• **Exercise requirements**:
A. According to the Q&A with Mark Eaton, where is he based?
B. Write the next part of the Q&A with Mark Eaton, picking up after its last sentence.

Start of Text

Q&A with Mark Eaton
Job title: Principal Conservation Scientist
Location: UK Headquarters, The Lodge, Bedfordshire
Typical hours: 9am until 5.15pm, five days a week (I often choose to put in extra hours though)
What are your main duties and responsibilities?
I'm responsible for overseeing the RSPB's monitoring of birds. We do a lot of monitoring of birds in the UK and also abroad, surveying particular species and getting involved in things like the Breeding Birds survey. This involves volunteers monitoring lots of birds - our breeding birds and our wintering birds.
I also run or help to run things like the Big Garden Birdwatch, which helps to monitor populations of birds in gardens, and reporting of the results of that in things like wild-bird indicators. These give us an indication of the state of our wildlife in our countryside, and then I report that in things like the State of the UK's Birds reports, which tell people this sort of information.

End of Text
Start of Information supplied

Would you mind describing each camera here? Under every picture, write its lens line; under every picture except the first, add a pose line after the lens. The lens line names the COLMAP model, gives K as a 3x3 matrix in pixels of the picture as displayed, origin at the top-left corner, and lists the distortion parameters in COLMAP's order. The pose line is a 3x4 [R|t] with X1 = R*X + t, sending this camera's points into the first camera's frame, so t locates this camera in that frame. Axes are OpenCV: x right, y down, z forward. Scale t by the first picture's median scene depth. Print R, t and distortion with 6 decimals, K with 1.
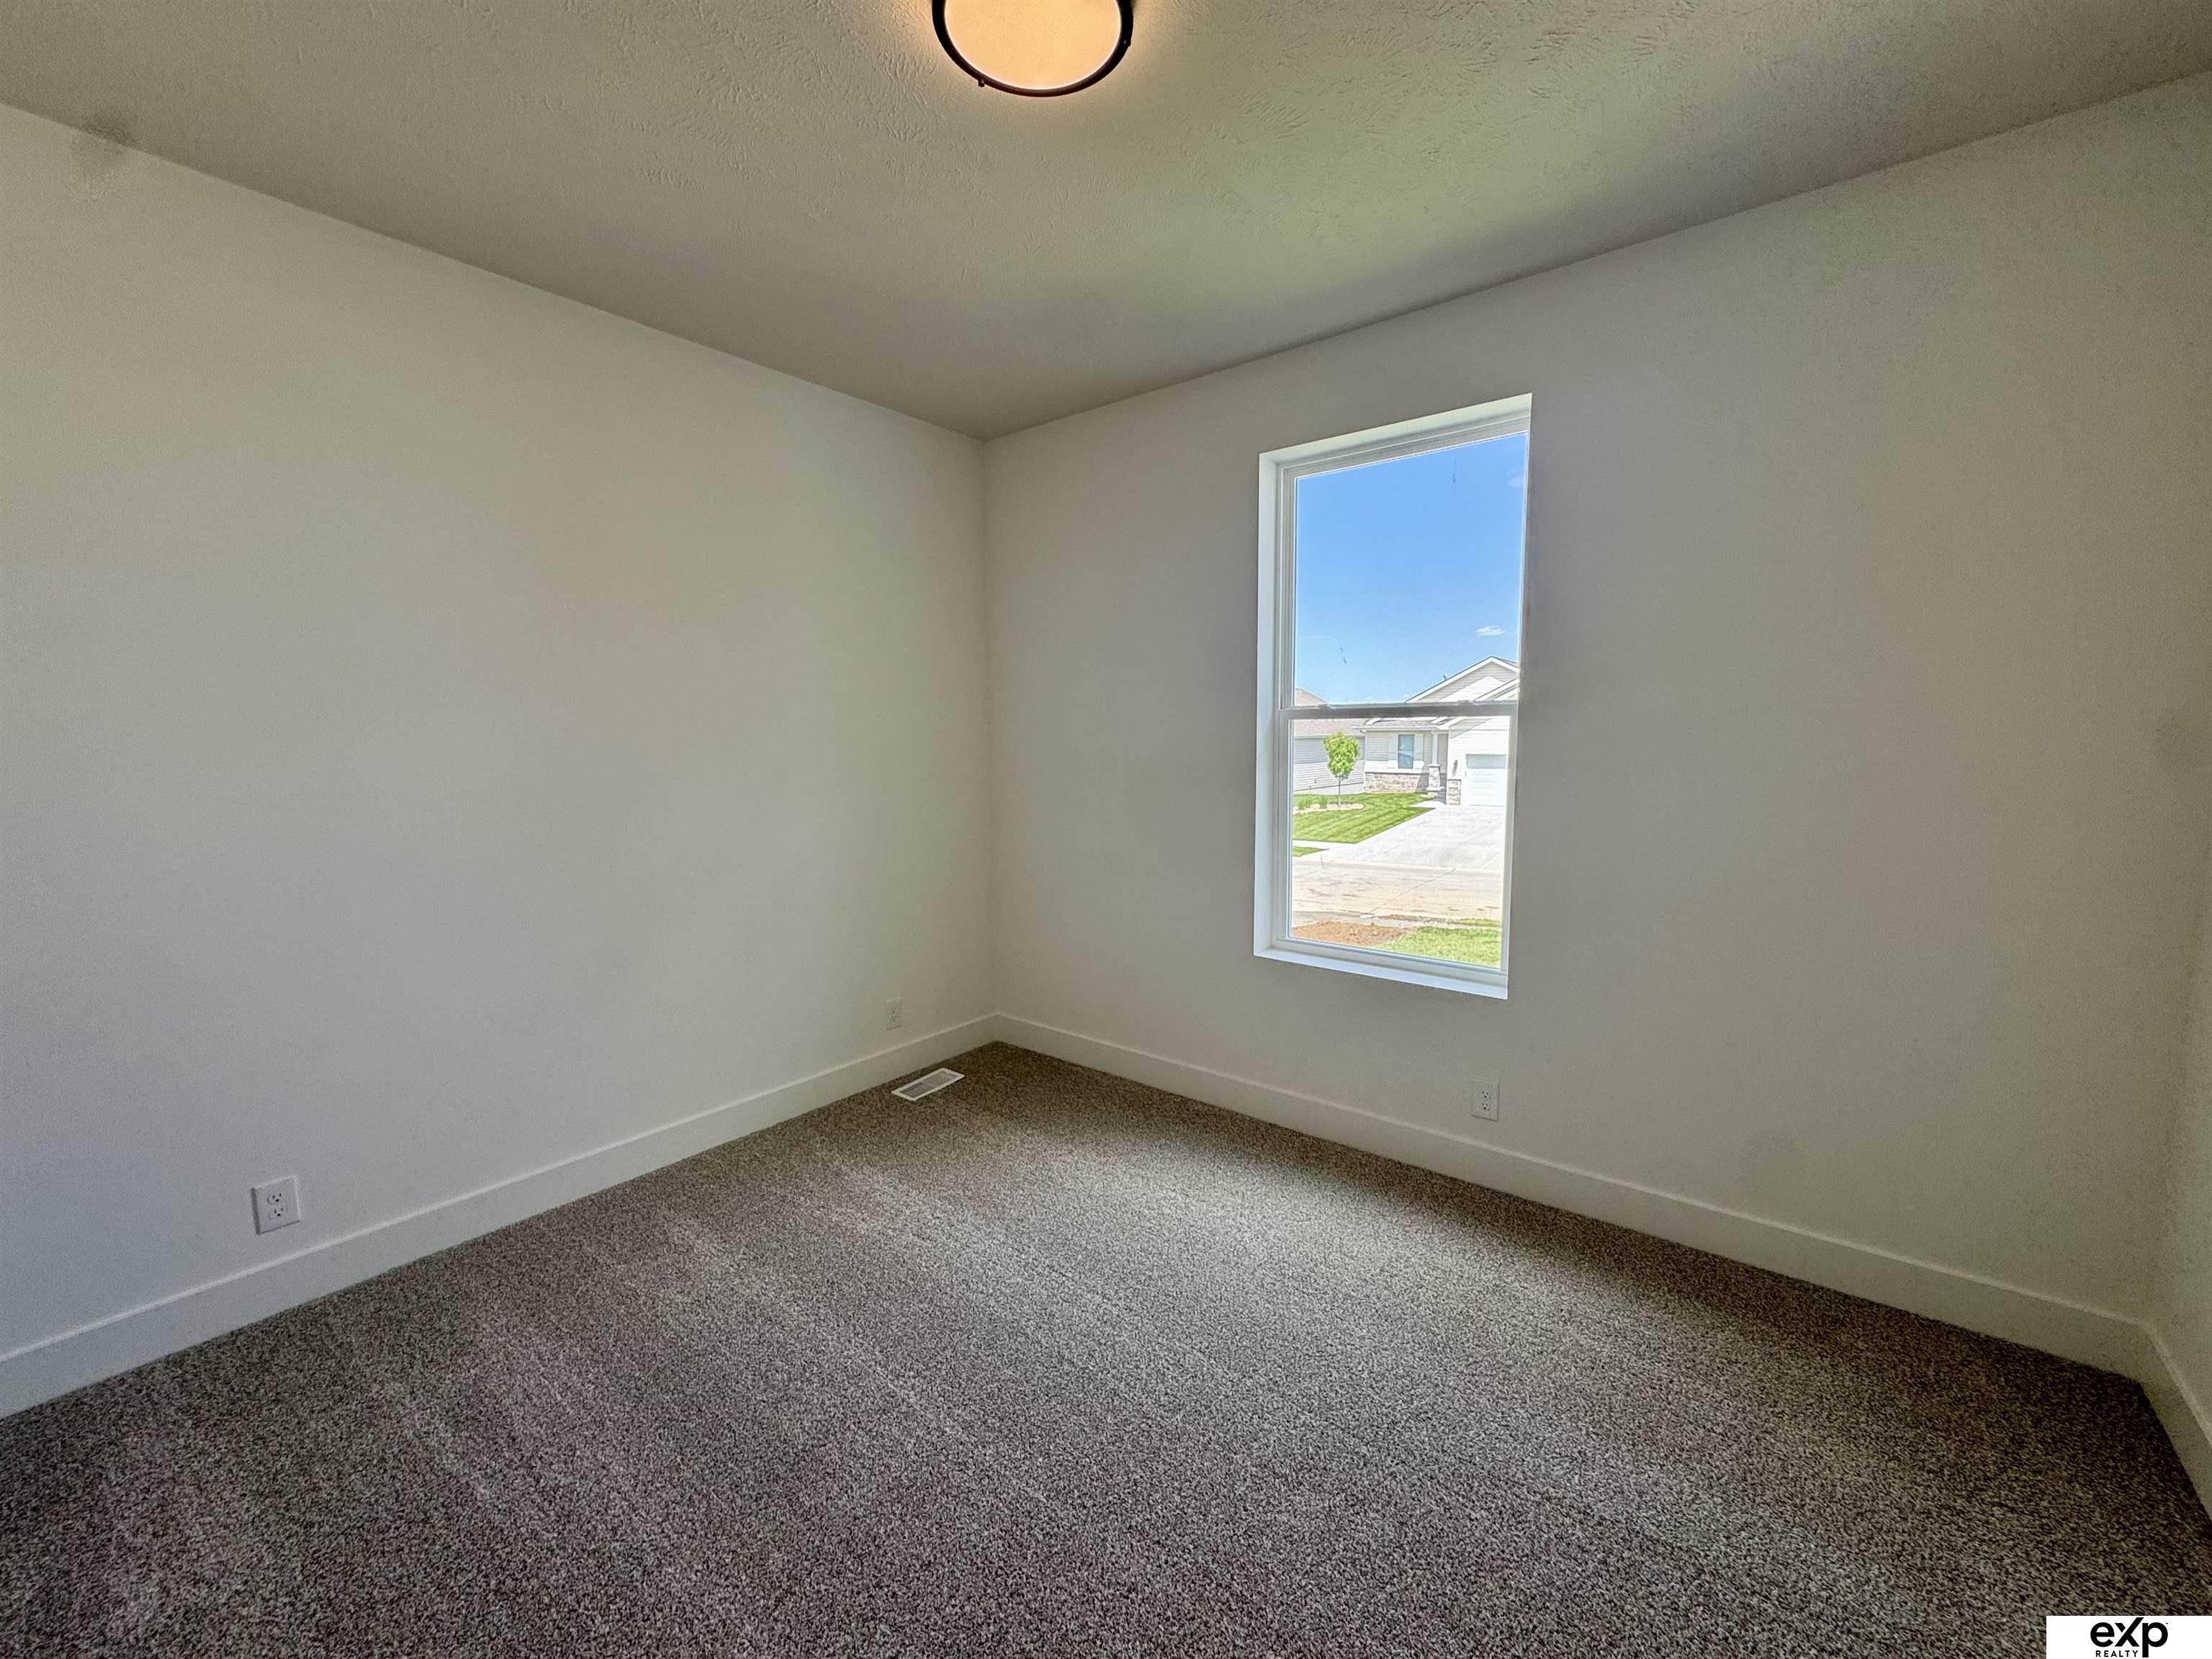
lens RADIAL K [[876.1, 0, 1115.5], [0, 876.1, 826.6], [0, 0, 1]] dist [-0.003915, -0.000326]
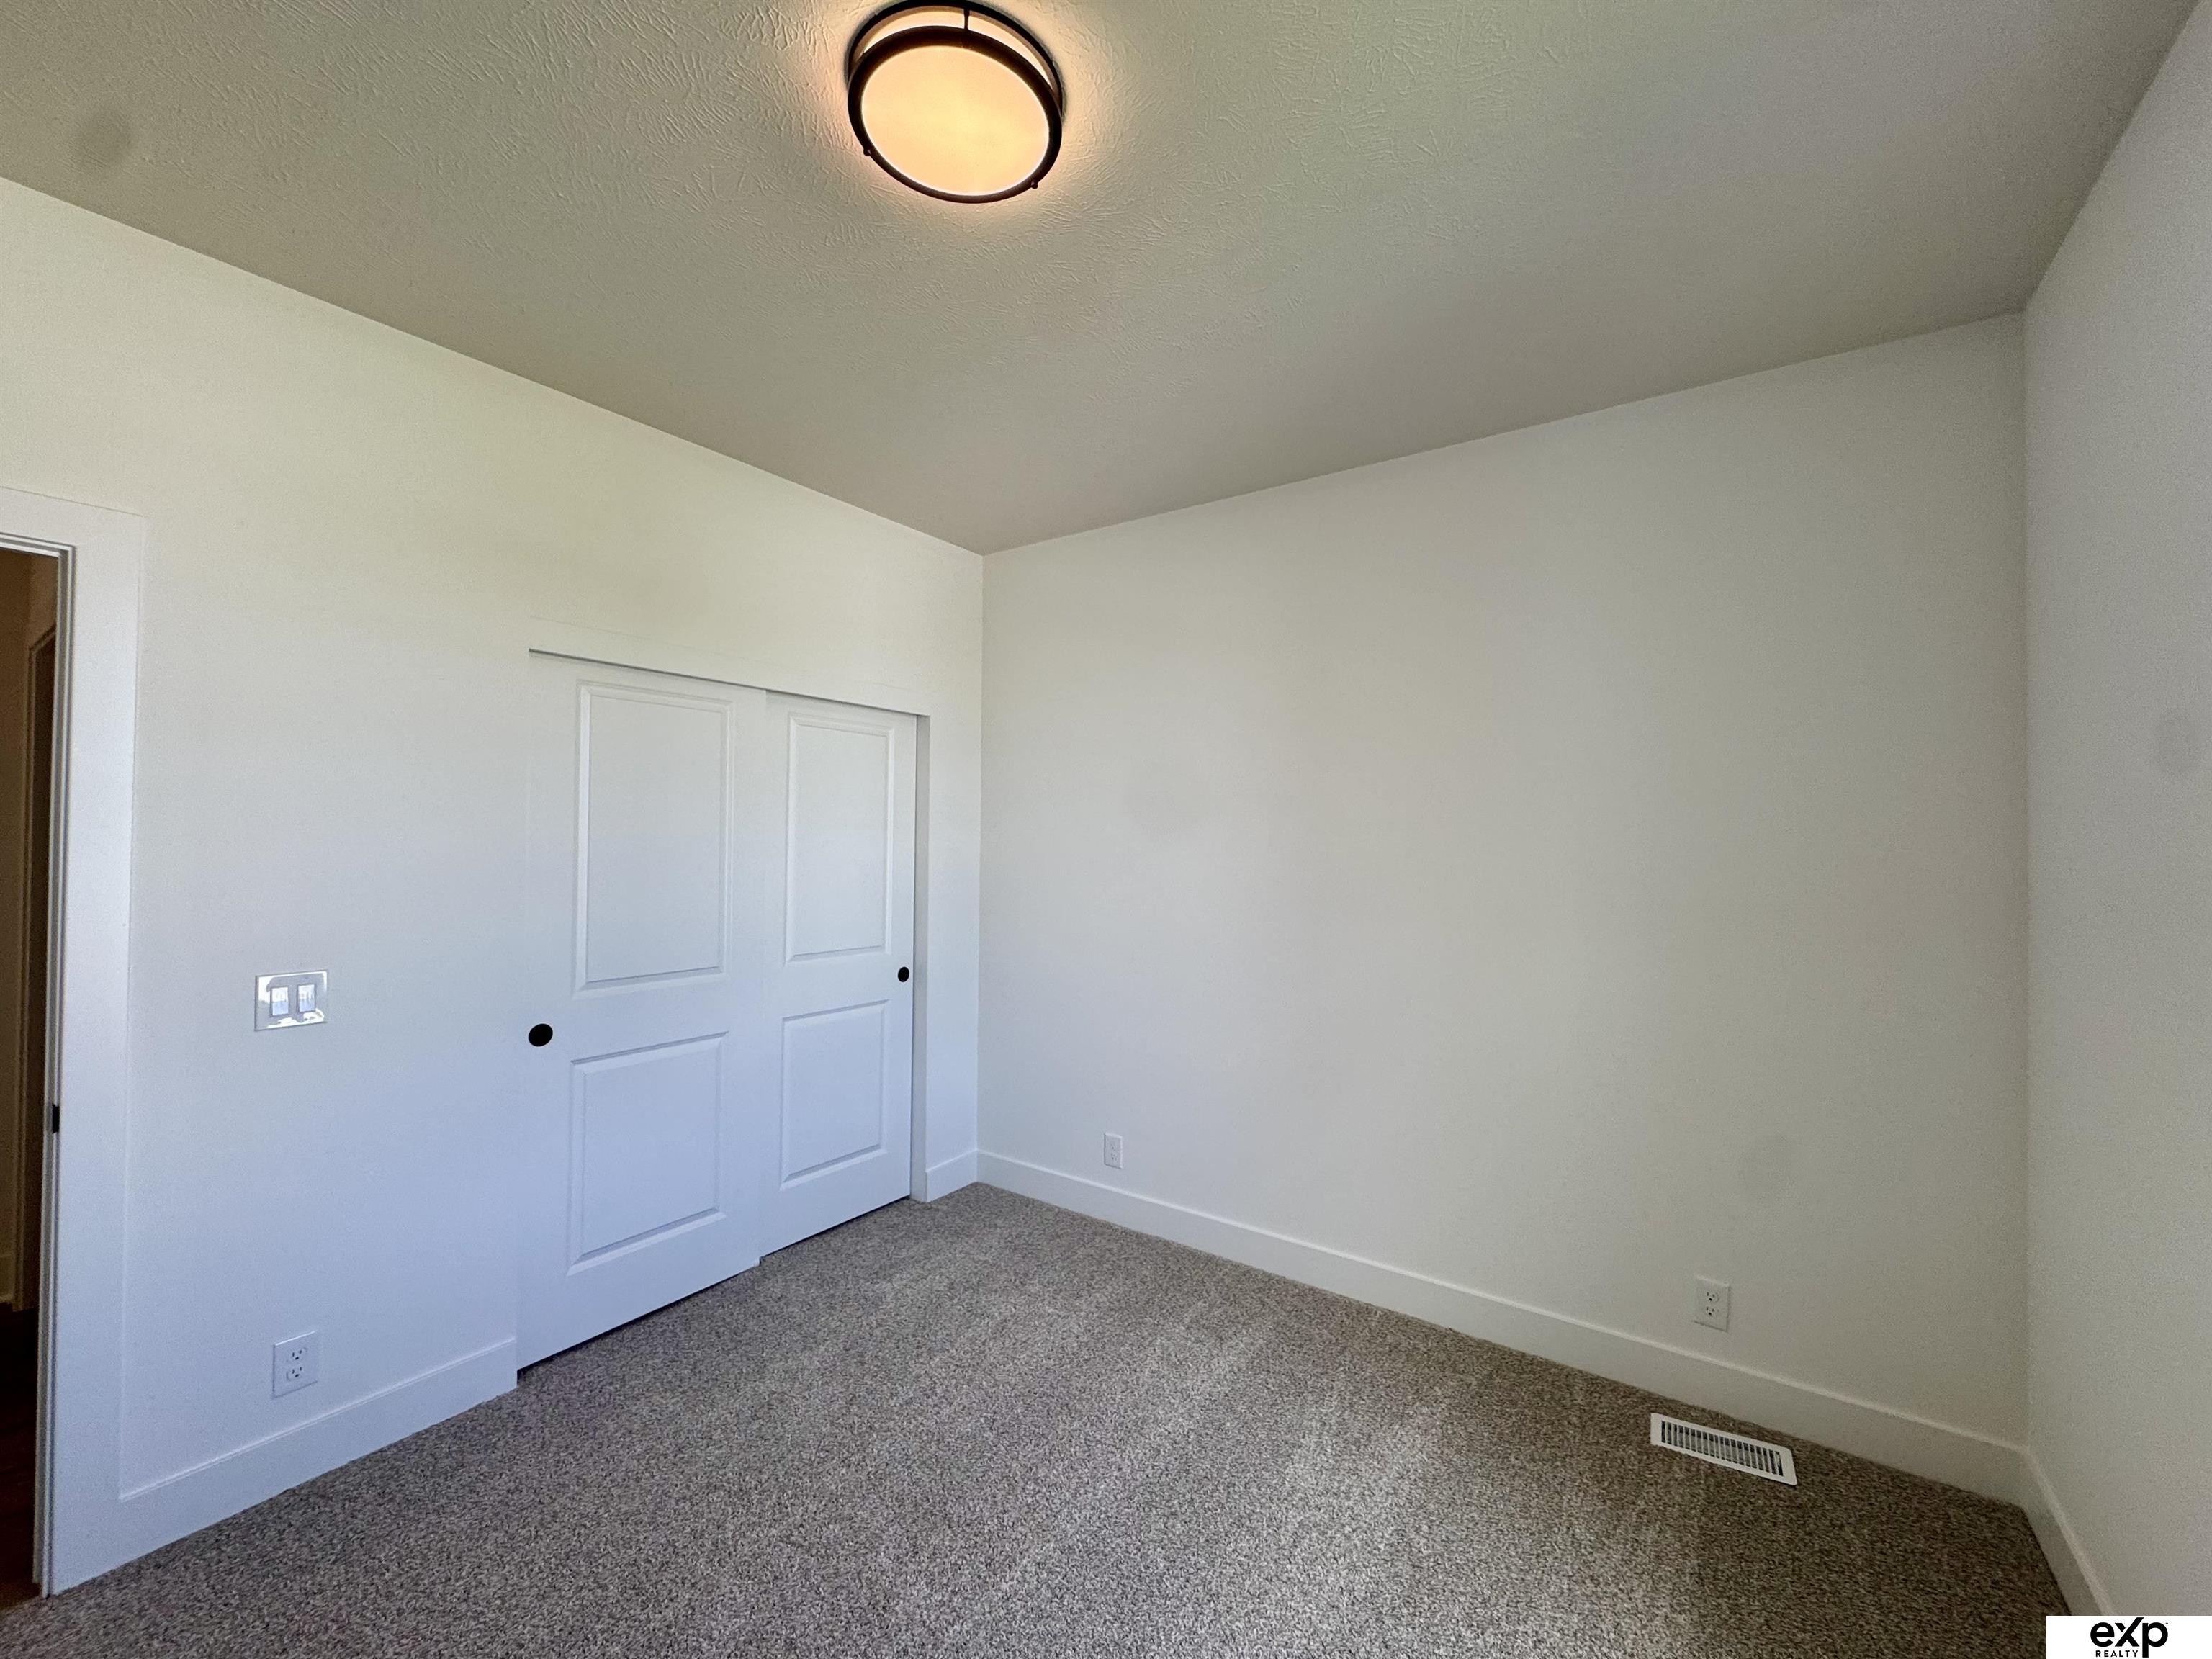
lens RADIAL K [[876.1, 0, 1113.0], [0, 876.1, 838.7], [0, 0, 1]] dist [-0.003915, -0.000326]
pose [[0.034916, -0.008201, -0.999357, 0.419213], [-0.107502, 0.994133, -0.011914, -0.072441], [0.993592, 0.107849, 0.033830, 0.610066]]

End of Information supplied

• **Answer section**:
A. At the UK Headquarters, The Lodge, Bedfordshire.

B.
Can you describe a typical day in (or out) of the office?
A typical day in the office for me is not particularly exciting. I spend most of my time on the computer, in meetings and dealing with e-mails, so a lot of communication with people, a lot of meeting with people and talking to people, which is interesting. It's good fun to meet new people all the time and talk about the work I do.
So a lot of time at the desk, in front of the computer, and then a little bit of time outside to train people how to survey birds. Occasionally I get involved in our work overseas, so I get to go to meetings and workshops in different countries, and I sometimes get outside there and see some birds.
Which qualifications are useful or necessary for this field of work?
To be a scientist at the RSPB you really do need university qualifications. If you want to do fieldwork, maybe short-term contracts in the breeding season (there are a lot of people who work for three or four months in the year), you need experience.
But to go beyond that, to establish a career in the RSPB in research, you really need to have gone and done at least a first Degree, but more often, most of my colleagues will have stayed beyond that and have Masters Degrees. Most of them, like me, will have done a PhD in ornithology or a related subject. So an awful lot of time at university if you want to do this sort of stuff!
Which route did you take to enter this field of work?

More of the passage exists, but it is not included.